|If the device is just plugged in all the time and unlocking the computer involves copying the key from the device's memory to the host's memory then you may as well just keep the key encrypted on disk. The device adds no security. |
Well, the TPM is soldered on the mainboard, or even built into the CPU. So, yeah, we can say that it is "plugged in all the time" – though it will not
allow access to certain objects (e.g. keys), unless proper authorization was provided. In theory, all crypto operations could be done inside
the TPM, so that the key never
needs to leave the TPM. But, for the use case of disk encryption, this would be way
too slow, I suppose. That's probably why they read the encryption key from the TPM's NV-RAM into the "normal" RAM, once it has been unlocked.

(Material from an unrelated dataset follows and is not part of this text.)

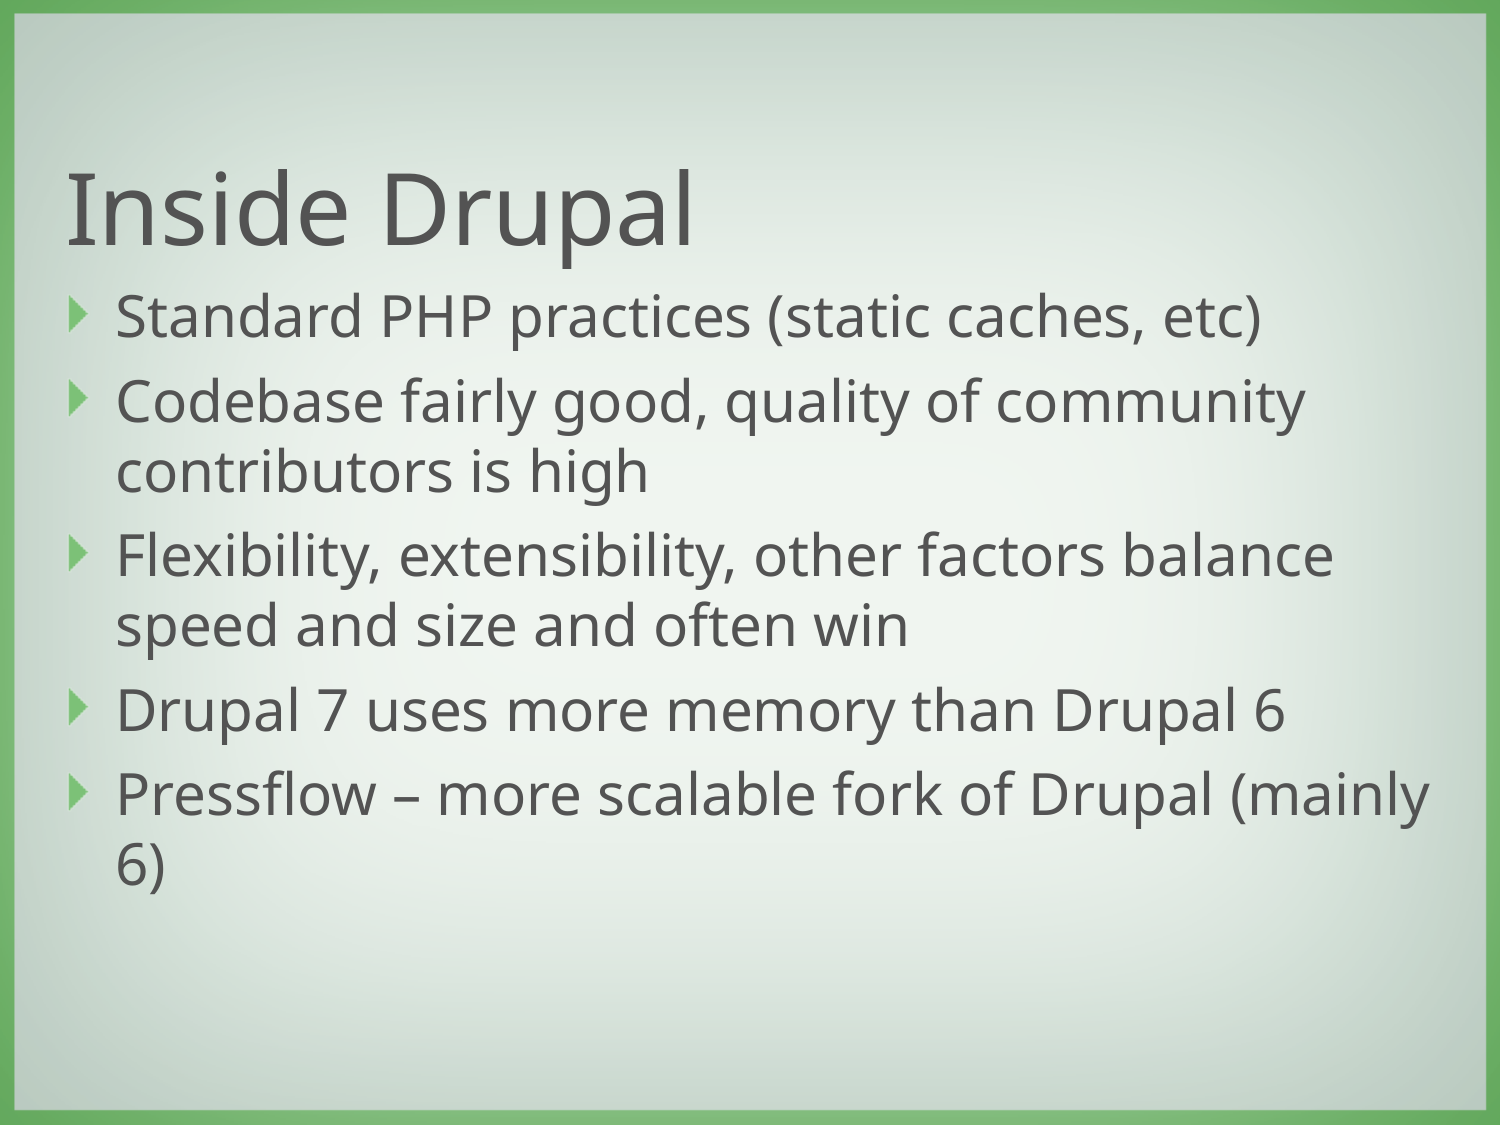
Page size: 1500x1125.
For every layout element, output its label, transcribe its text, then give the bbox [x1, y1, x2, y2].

The only situation I can see where storing the key in the TPM provides a real advantage is when the attacker steals your hard-disk, but not
the whole machine with the TPM. In that case, the attacker really has no
way to get the encryption key from the TPM. Still, the attacker could do a "brute-force" attack on the encryption key. But, if we assume that the encryption key in the TPM is ~256 bit in size and was generated totally random (not
derived from a passphrase), chances for successfully brute-forcing the key is practically zero.
On the other hand, if we simply used a KDF to derive the key from the user's passphrase, then the chance for successfully brute-forcing the passphrase/key should also
be pretty close to zero – provided that the used KDF is sufficiently slow (e.g. Argon2 with proper settings).